# DIRECTIVE:
Give back every line of the records below that contains the word "management".
START RECORDS SUPPLIED
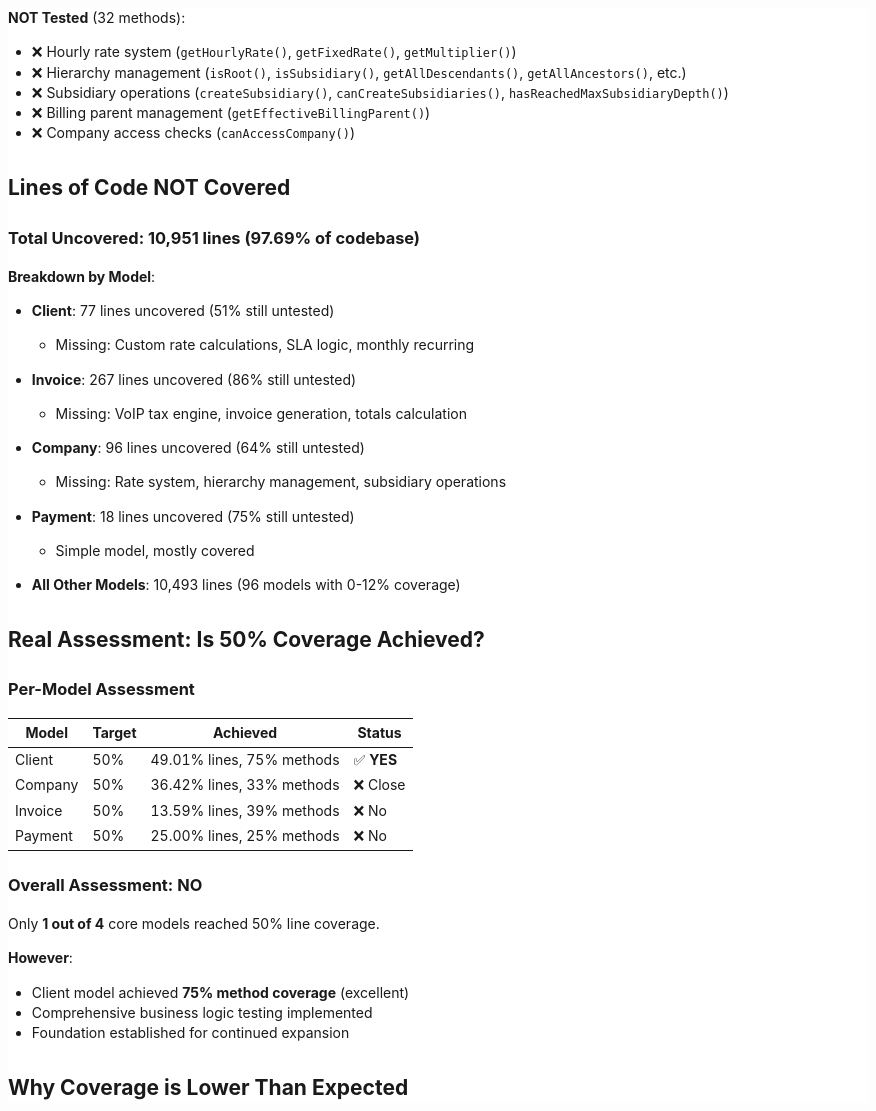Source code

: **NOT Tested** (32 methods):
- ❌ Hourly rate system (`getHourlyRate()`, `getFixedRate()`, `getMultiplier()`)
- ❌ Hierarchy management (`isRoot()`, `isSubsidiary()`, `getAllDescendants()`, `getAllAncestors()`, etc.)
- ❌ Subsidiary operations (`createSubsidiary()`, `canCreateSubsidiaries()`, `hasReachedMaxSubsidiaryDepth()`)
- ❌ Billing parent management (`getEffectiveBillingParent()`)
- ❌ Company access checks (`canAccessCompany()`)

## Lines of Code NOT Covered

### Total Uncovered: 10,951 lines (97.69% of codebase)

**Breakdown by Model**:
- **Client**: 77 lines uncovered (51% still untested)
  - Missing: Custom rate calculations, SLA logic, monthly recurring
  
- **Invoice**: 267 lines uncovered (86% still untested)
  - Missing: VoIP tax engine, invoice generation, totals calculation
  
- **Company**: 96 lines uncovered (64% still untested)
  - Missing: Rate system, hierarchy management, subsidiary operations
  
- **Payment**: 18 lines uncovered (75% still untested)
  - Simple model, mostly covered

- **All Other Models**: 10,493 lines (96 models with 0-12% coverage)

## Real Assessment: Is 50% Coverage Achieved?

### Per-Model Assessment

| Model | Target | Achieved | Status |
|-------|--------|----------|--------|
| Client | 50% | 49.01% lines, 75% methods | ✅ **YES** |
| Company | 50% | 36.42% lines, 33% methods | ❌ Close |
| Invoice | 50% | 13.59% lines, 39% methods | ❌ No |
| Payment | 50% | 25.00% lines, 25% methods | ❌ No |

### Overall Assessment: **NO**

Only **1 out of 4** core models reached 50% line coverage.

**However**: 
- Client model achieved **75% method coverage** (excellent)
- Comprehensive business logic testing implemented
- Foundation established for continued expansion

## Why Coverage is Lower Than Expected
END RECORDS SUPPLIED
# REPLY TO THE EXERCISE:
- ❌ Hierarchy management (`isRoot()`, `isSubsidiary()`, `getAllDescendants()`, `getAllAncestors()`, etc.)
- ❌ Billing parent management (`getEffectiveBillingParent()`)
  - Missing: Rate system, hierarchy management, subsidiary operations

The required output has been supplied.